MyDerivedException::MyDerivedException(String ^err) : ApplicationException(err)

{

}

ref class MyException // Not derived from Exception class

{

};

void main()

{

for (int i = 0; i < 4; i++)

{

Console::WriteLine("Start Loop"); try

{

if (i == 1)

throw gcnew ApplicationException("\tBase Exception"); else if (i == 2)

throw gcnew MyDerivedException("\tMy Derived Exception"); else if (i == 3)

throw gcnew MyException();

Console::WriteLine("\tNo Exception");

}

catch (ApplicationException ^e)

{

Console::WriteLine(e->Message);

}

catch (...)

{

Console::WriteLine("\tMy Exception");

}

Console::WriteLine("End Loop");

}

}

Figure 4-8 shows the results of this little program.

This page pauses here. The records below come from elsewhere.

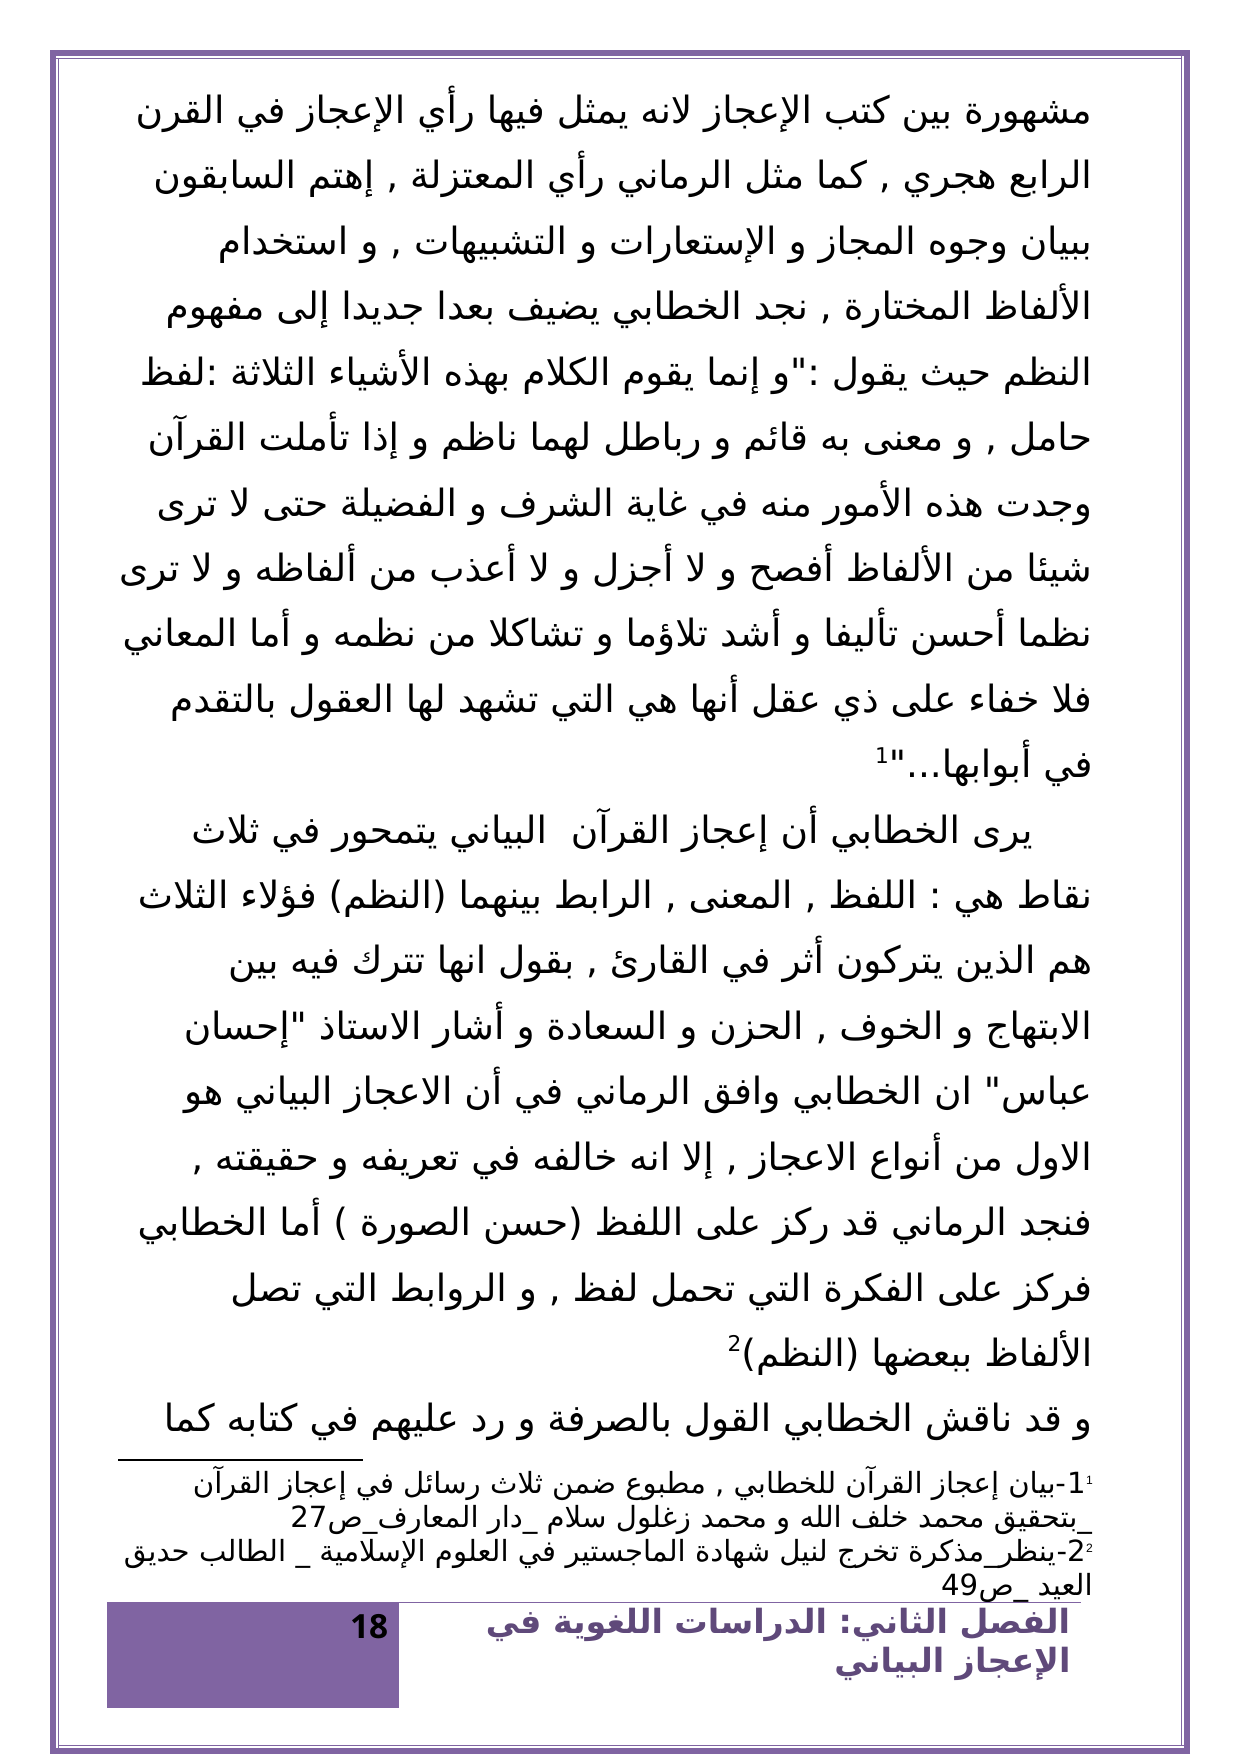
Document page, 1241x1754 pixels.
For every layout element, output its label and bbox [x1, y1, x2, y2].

text [118, 89, 1092, 1441]
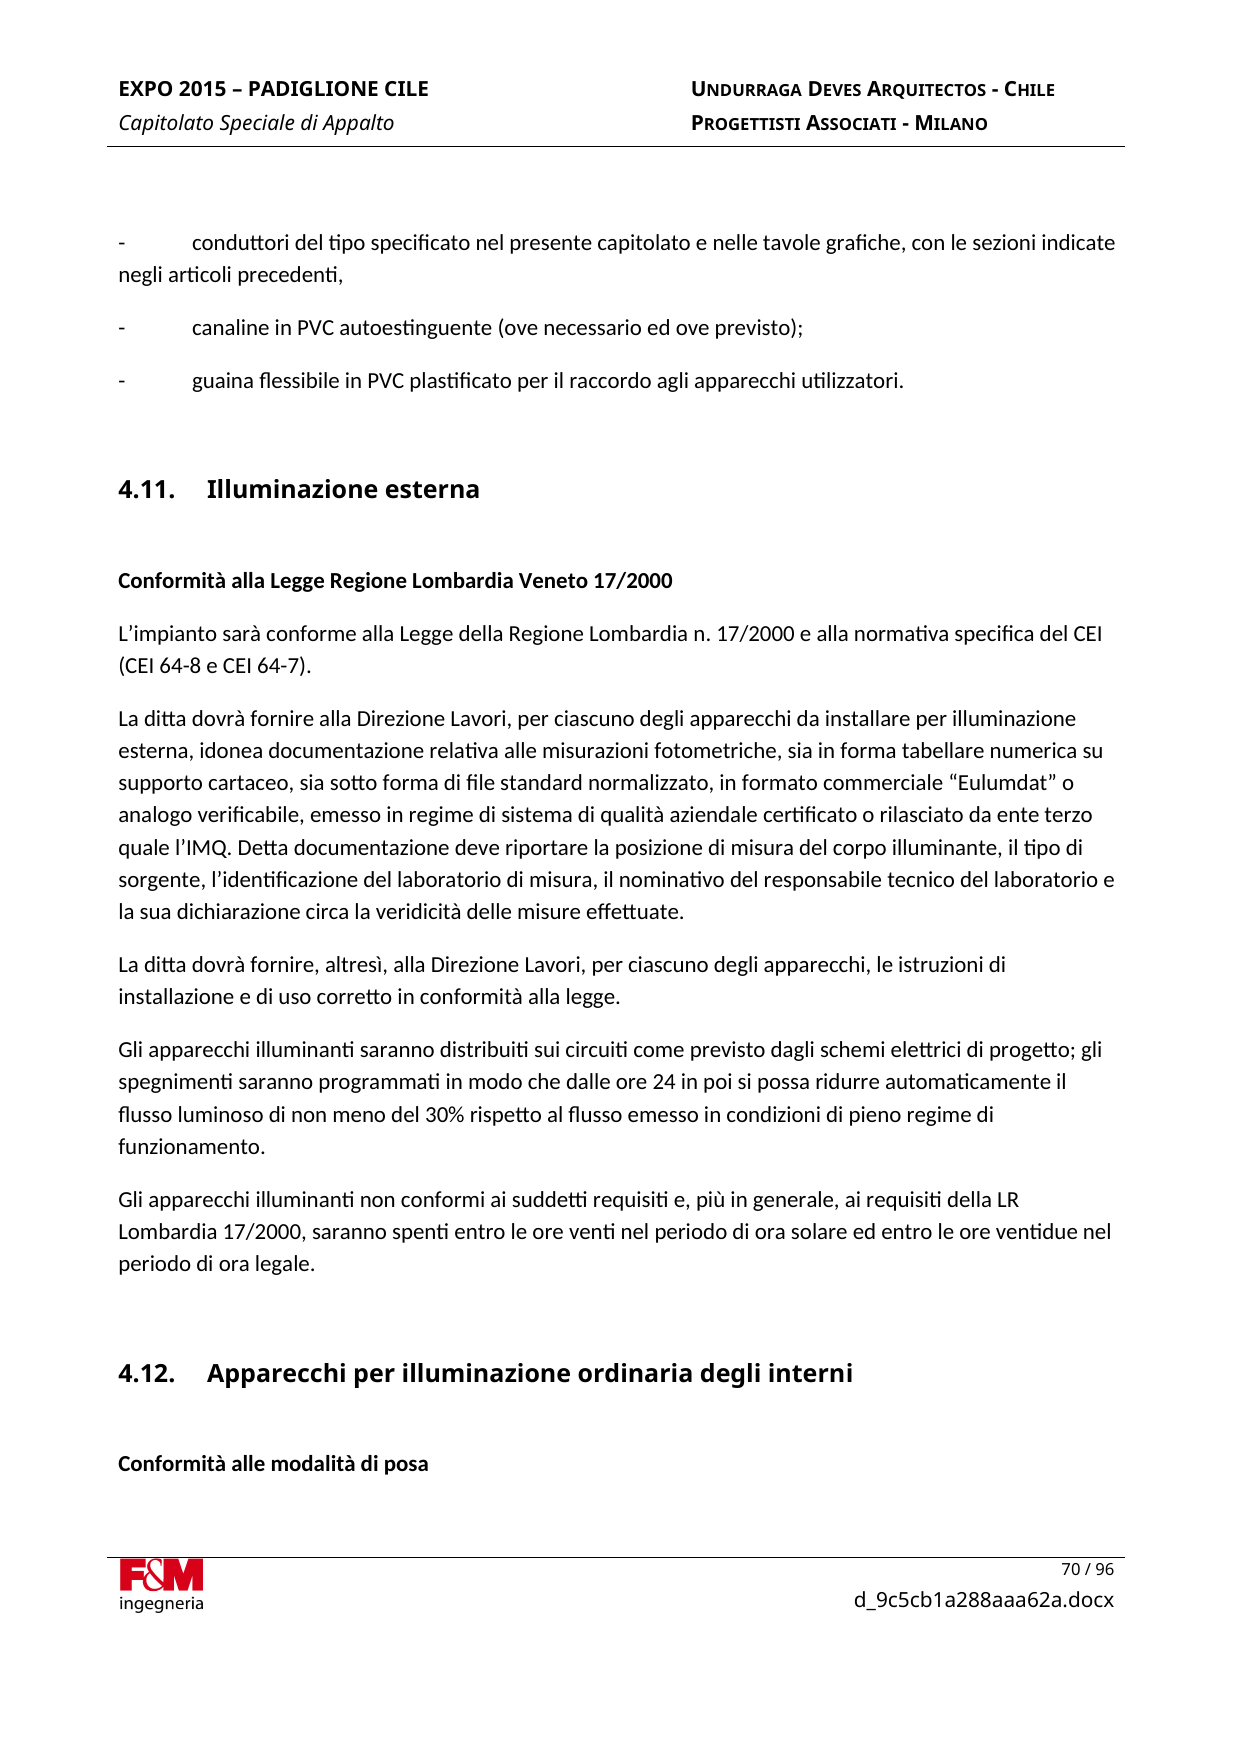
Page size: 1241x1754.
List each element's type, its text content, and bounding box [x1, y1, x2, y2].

text Gli apparecchi illuminanti non conformi ai suddetti requisiti e, più in generale, ai requisiti della LR Lombardia 17/2000, saranno spenti entro le ore venti nel periodo di ora solare ed entro le ore ventidue nel periodo di ora legale. [118, 1185, 1122, 1277]
text L’impianto sarà conforme alla Legge della Regione Lombardia n. 17/2000 e alla normativa specifica del CEI (CEI 64-8 e CEI 64-7). [118, 619, 1122, 679]
text - guaina flessibile in PVC plastificato per il raccordo agli apparecchi utilizzatori. [118, 366, 1122, 394]
text Gli apparecchi illuminanti saranno distribuiti sui circuiti come previsto dagli schemi elettrici di progetto; gli spegnimenti saranno programmati in modo che dalle ore poi si possa ridurre automaticamente il flusso luminoso di non meno del 30% rispetto al flusso emesso in condizioni di pieno regime di funzionamento. [118, 1035, 1122, 1160]
picture [118, 1557, 209, 1618]
text - canaline in PVC autoestinguente (ove necessario ed ove previsto); [118, 313, 1122, 341]
text Illuminazione esterna [118, 472, 1122, 506]
text Conformità alla Legge Regione Lombardia Veneto 17/2000 [118, 566, 1122, 594]
text - conduttori del tipo specificato nel presente capitolato e nelle tavole grafiche, con le sezioni indicate negli articoli precedenti, [118, 228, 1122, 288]
text La ditta dovrà fornire alla Direzione Lavori, per ciascuno degli apparecchi da installare per illuminazione esterna, idonea documentazione relativa alle misurazioni fotometriche, sia in forma tabellare numerica su supporto cartaceo, sia sotto forma di file standard normalizzato, in formato commerciale “Eulumdat” o analogo verificabile, emesso in regime di sistema di qualità aziendale certificato o rilasciato da ente terzo quale l’IMQ. Detta documentazione deve riportare la posizione di misura del corpo illuminante, il tipo di sorgente, l’identificazione del laboratorio di misura, il nominativo del responsabile tecnico del laboratorio e la sua dichiarazione circa la veridicità delle misure effettuate. [118, 704, 1122, 925]
text La ditta dovrà fornire, altresì, alla Direzione Lavori, per ciascuno degli apparecchi, le istruzioni di installazione e di uso corretto in conformità alla legge. [118, 950, 1122, 1010]
text Conformità alle modalità di posa [118, 1449, 1122, 1477]
text Apparecchi per illuminazione ordinaria degli interni [118, 1355, 1122, 1389]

Figure 4-8. Results of CatchAll.exe

Executing Code Regardless of an Exception

There are times when code needs to be run at the completion of a try block, whether the try block completed cleanly or threw an exception. For example, you may want to close a file stream or database that has been open in the try block. Up until now, if you threw an exception, there was no way to ensure that such code would always run unless you put the close statement at the end of each of the try and catch blocks.